Create a film to show the meaning/theme behind a poem or a story
Take images and use Animoto to produce a film to persuade parents to send their children to your school
Create a reminder of an important event to embed on a blog, wiki, website
Create a series of images that summarise a whole story and use Animoto to create a film of them
Write interesting vocabulary and phrases from a story/poem onto sheets of paper. Use appropriate fonts and colours. Use Animoto to create a film of them and then use this as a prompt to include them in your own writing.
There is a lot of talk at the moment about Animoto. This is a site that you upload your images to, you can now add text and add music and it will then turn your pictures into a film zooming in and out of the images and changing the transitions.
My question is how is this different/better than Photo Story 3? With Photo Story 3 there are none of the e-safety issues which admittedly Animoto have found a way around but it involves setting up dummy emails etc. Anyone got any views on this?
For the month of January I thought I would focus in on resources that can help us develop digital storytelling in the classroom.
What is digital storytelling? Well I think the easiest definition is story telling using tools on the computer which could consist of sound or images or the orchestration of sound, moving and still images, voices over and text. Digital storytelling originally started off as a way of recording ‘ordinary’ people’s life stories but in the classroom encompasses telling all sorts of stories, your own and others’.
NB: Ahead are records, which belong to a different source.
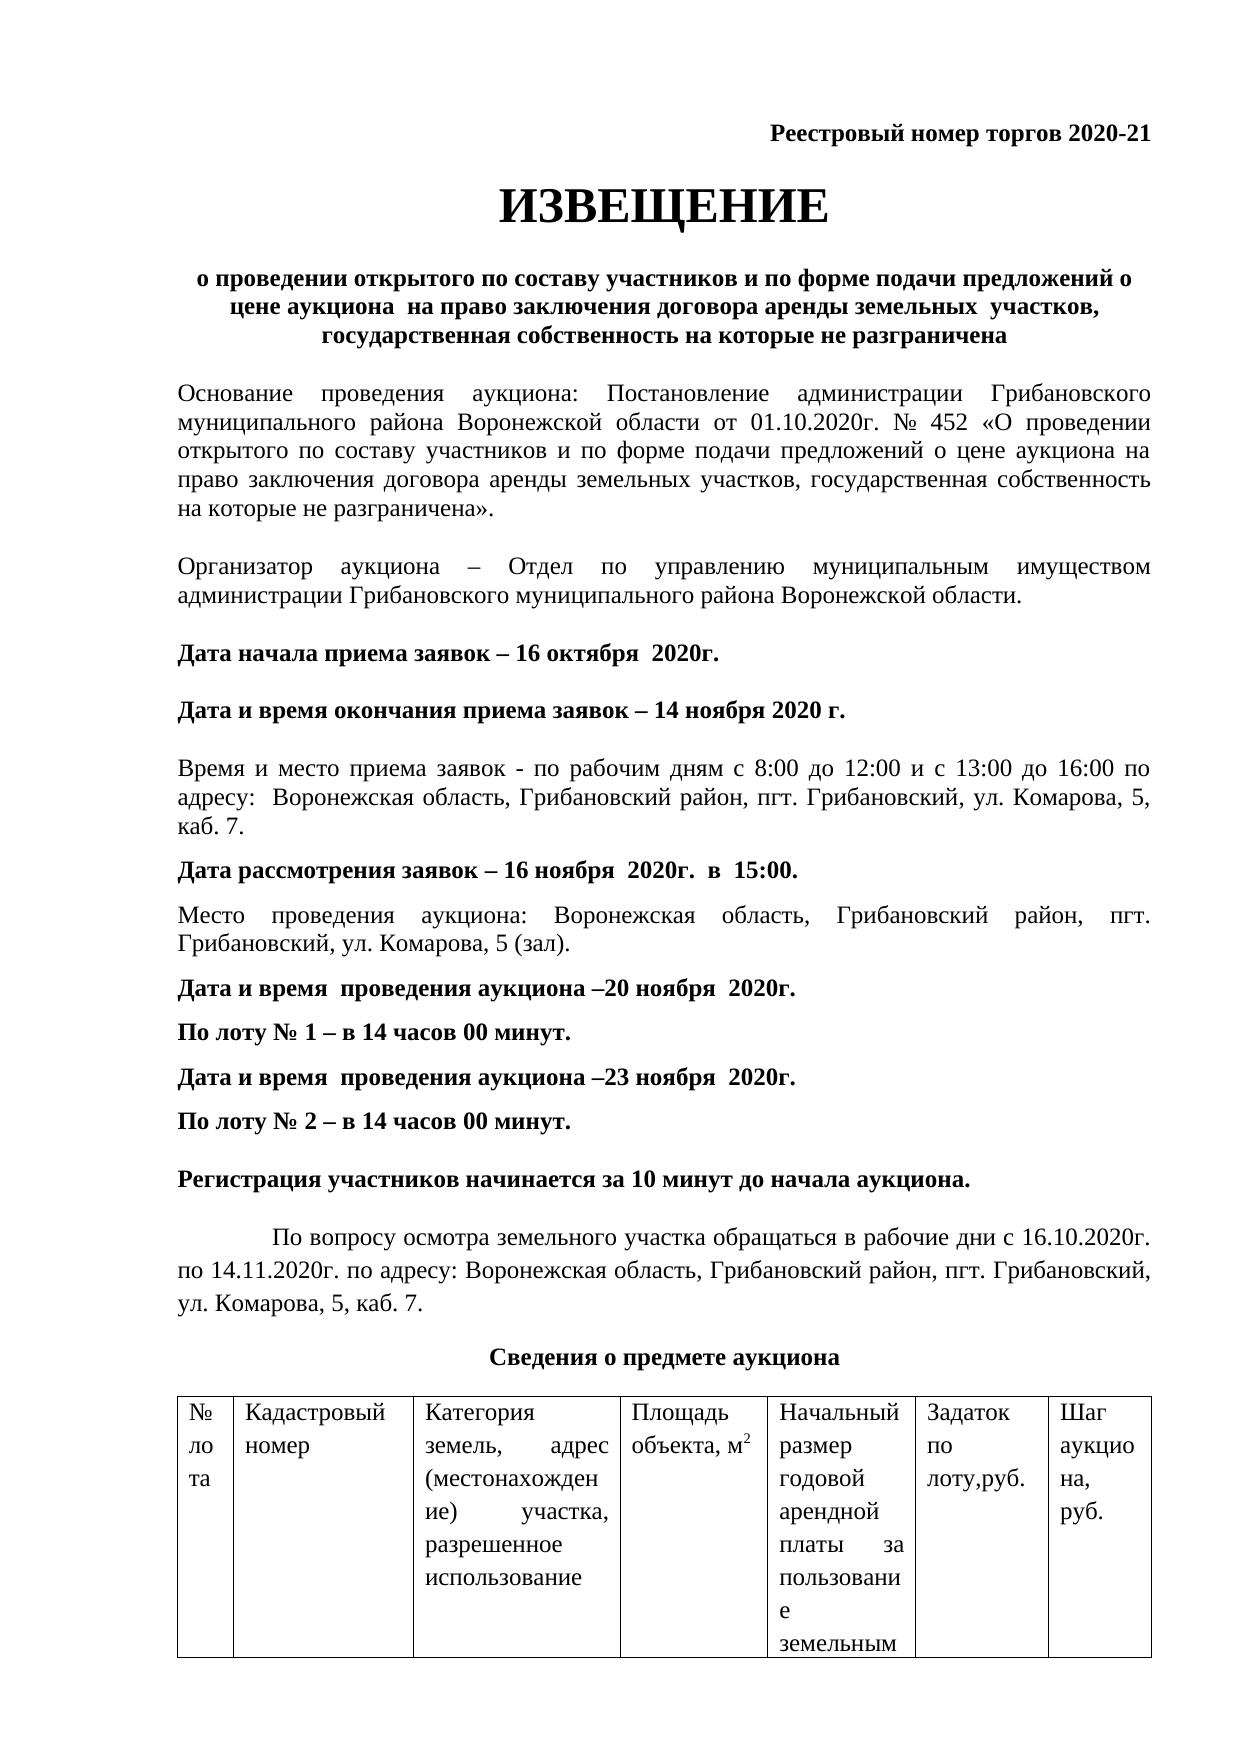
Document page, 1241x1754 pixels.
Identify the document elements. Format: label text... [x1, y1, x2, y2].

text Сведения о предмете аукциона [177, 1342, 1152, 1371]
text Дата и время проведения аукциона –20 ноября 2020г. [177, 973, 1152, 1002]
text о проведении открытого по составу участников и по форме подачи предложений о цене аукциона на право заключения договора аренды земельных участков, государственная собственность на которые не разграничена [177, 263, 1152, 349]
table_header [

I am going to assume that you have already mastered Powerpoint and adding sound to slides so will start with Photostory 3 as this programme takes you through step by step to create a film.
This site http://myths.e2bn.org/ is a great online resource for writing myths and legends produced by the East England Learning Grid.
On the site you will find myths and legends which you can share and enjoy as a class both in the written form and animated. The best part of the site is the Story Creator where children can create images and write their own myths and legends. The site has a full gallery of images to include in stories as well as sounds but you can also upload your own images and record your own voice over.
Once stories have been created they can be added to the site and others, who have been approved by the site, can view them and comment on them.
If you have used this resource let us know how you got on by posting a comment.
This is a fantastic bit of software. It takes pictures from your computer or captures them from a webcam and then puts them into a comic format. See the software at http://plasq.com/comiclife-win where you can download a free 30 day trial. You can add text and call-outs and decide which bits of your photos should appear in the boxes. This would definitely be useful for motivating children to write for a whole variety of purposes.
Uses for Comic Life that spring to mind immediately are:
telling a life story
looking at the pace of a story and what type of box should be used in slower parts and the quicker parts
retelling of stories either through images from the web or from those taken by the children
explaining a process – mummification jumps to mind
Charles Thacker has written a detailed article with references about using comics in education. With many thanks to Digital Teacher for the recommendation.
There is a free 30 day trial on this software and after that it is only £49 available from Tag. Well worth it.